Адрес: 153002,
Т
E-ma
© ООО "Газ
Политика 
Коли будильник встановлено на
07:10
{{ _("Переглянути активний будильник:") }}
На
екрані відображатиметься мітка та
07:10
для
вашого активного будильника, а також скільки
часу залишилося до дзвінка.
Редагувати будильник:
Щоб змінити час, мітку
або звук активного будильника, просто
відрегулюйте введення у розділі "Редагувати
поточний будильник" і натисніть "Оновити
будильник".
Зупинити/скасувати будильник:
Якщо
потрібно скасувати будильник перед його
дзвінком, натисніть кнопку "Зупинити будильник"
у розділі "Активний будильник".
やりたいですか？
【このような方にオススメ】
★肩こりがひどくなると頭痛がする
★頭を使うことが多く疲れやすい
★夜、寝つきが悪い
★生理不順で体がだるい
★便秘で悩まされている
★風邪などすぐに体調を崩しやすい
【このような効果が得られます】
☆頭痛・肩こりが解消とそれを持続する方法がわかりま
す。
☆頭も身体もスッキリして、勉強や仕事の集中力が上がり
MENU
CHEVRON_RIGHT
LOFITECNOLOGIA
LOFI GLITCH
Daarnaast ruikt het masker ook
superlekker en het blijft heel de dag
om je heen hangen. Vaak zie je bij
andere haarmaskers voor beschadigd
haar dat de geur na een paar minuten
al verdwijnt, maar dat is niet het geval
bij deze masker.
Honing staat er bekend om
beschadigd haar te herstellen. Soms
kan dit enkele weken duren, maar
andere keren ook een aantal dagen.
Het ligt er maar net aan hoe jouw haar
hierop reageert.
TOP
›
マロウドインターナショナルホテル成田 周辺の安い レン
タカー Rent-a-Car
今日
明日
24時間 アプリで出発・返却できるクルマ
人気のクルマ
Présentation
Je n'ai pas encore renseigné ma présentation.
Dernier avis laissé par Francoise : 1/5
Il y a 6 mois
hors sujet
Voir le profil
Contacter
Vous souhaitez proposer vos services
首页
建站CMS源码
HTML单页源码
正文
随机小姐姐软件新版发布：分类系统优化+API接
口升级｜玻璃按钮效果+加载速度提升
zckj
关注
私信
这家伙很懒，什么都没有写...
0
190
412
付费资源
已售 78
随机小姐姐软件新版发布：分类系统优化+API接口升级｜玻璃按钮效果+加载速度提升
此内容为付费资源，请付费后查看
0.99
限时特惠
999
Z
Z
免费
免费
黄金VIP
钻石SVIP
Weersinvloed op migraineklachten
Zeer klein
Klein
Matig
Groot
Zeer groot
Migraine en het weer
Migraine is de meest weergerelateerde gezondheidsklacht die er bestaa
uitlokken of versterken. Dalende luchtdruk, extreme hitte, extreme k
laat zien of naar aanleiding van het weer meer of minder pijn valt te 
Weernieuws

*What you are asked to do*:
Retype the listing from above, matching it exactly.

*Result of this exercise*:
Адрес: 153002,
Т
E-ma
© ООО "Газ
Политика 
Коли будильник встановлено на
07:10
{{ _("Переглянути активний будильник:") }}
На
екрані відображатиметься мітка та
07:10
для
вашого активного будильника, а також скільки
часу залишилося до дзвінка.
Редагувати будильник:
Щоб змінити час, мітку
або звук активного будильника, просто
відрегулюйте введення у розділі "Редагувати
поточний будильник" і натисніть "Оновити
будильник".
Зупинити/скасувати будильник:
Якщо
потрібно скасувати будильник перед його
дзвінком, натисніть кнопку "Зупинити будильник"
у розділі "Активний будильник".
やりたいですか？
【このような方にオススメ】
★肩こりがひどくなると頭痛がする
★頭を使うことが多く疲れやすい
★夜、寝つきが悪い
★生理不順で体がだるい
★便秘で悩まされている
★風邪などすぐに体調を崩しやすい
【このような効果が得られます】
☆頭痛・肩こりが解消とそれを持続する方法がわかりま
す。
☆頭も身体もスッキリして、勉強や仕事の集中力が上がり
MENU
CHEVRON_RIGHT
LOFITECNOLOGIA
LOFI GLITCH
Daarnaast ruikt het masker ook
superlekker en het blijft heel de dag
om je heen hangen. Vaak zie je bij
andere haarmaskers voor beschadigd
haar dat de geur na een paar minuten
al verdwijnt, maar dat is niet het geval
bij deze masker.
Honing staat er bekend om
beschadigd haar te herstellen. Soms
kan dit enkele weken duren, maar
andere keren ook een aantal dagen.
Het ligt er maar net aan hoe jouw haar
hierop reageert.
TOP
›
マロウドインターナショナルホテル成田 周辺の安い レン
タカー Rent-a-Car
今日
明日
24時間 アプリで出発・返却できるクルマ
人気のクルマ
Présentation
Je n'ai pas encore renseigné ma présentation.
Dernier avis laissé par Francoise : 1/5
Il y a 6 mois
hors sujet
Voir le profil
Contacter
Vous souhaitez proposer vos services
首页
建站CMS源码
HTML单页源码
正文
随机小姐姐软件新版发布：分类系统优化+API接
口升级｜玻璃按钮效果+加载速度提升
zckj
关注
私信
这家伙很懒，什么都没有写...
0
190
412
付费资源
已售 78
随机小姐姐软件新版发布：分类系统优化+API接口升级｜玻璃按钮效果+加载速度提升
此内容为付费资源，请付费后查看
0.99
限时特惠
999
Z
Z
免费
免费
黄金VIP
钻石SVIP
Weersinvloed op migraineklachten
Zeer klein
Klein
Matig
Groot
Zeer groot
Migraine en het weer
Migraine is de meest weergerelateerde gezondheidsklacht die er bestaa
uitlokken of versterken. Dalende luchtdruk, extreme hitte, extreme k
laat zien of naar aanleiding van het weer meer of minder pijn valt te 
Weernieuws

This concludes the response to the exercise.